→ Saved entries

------------------------------------------------

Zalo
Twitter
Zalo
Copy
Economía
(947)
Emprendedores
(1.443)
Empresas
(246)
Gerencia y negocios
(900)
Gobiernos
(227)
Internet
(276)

------------------------------------------------

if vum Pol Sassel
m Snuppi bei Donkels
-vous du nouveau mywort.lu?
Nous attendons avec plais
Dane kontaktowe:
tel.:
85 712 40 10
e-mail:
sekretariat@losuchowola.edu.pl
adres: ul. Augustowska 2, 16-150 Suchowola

------------------------------------------------

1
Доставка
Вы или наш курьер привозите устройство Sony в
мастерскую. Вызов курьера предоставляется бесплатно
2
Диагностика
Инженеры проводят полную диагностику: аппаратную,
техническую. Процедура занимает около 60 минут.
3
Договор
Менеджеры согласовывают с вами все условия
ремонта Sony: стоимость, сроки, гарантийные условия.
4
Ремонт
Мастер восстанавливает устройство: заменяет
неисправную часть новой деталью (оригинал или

------------------------------------------------

Turn the part of the records that opens with the line containing "if vum Pol Sassel" and closes with the line containing "adres: ul. Augustowska 2, 16-150 Suchowola" into a JSON list of strings, one string per line, leaving out blank lines.

→ Solution
[
  "if vum Pol Sassel",
  "m Snuppi bei Donkels",
  "-vous du nouveau mywort.lu?",
  "Nous attendons avec plais",
  "Dane kontaktowe:",
  "tel.:",
  "85 712 40 10",
  "e-mail:",
  "sekretariat@losuchowola.edu.pl",
  "adres: ul. Augustowska 2, 16-150 Suchowola"
]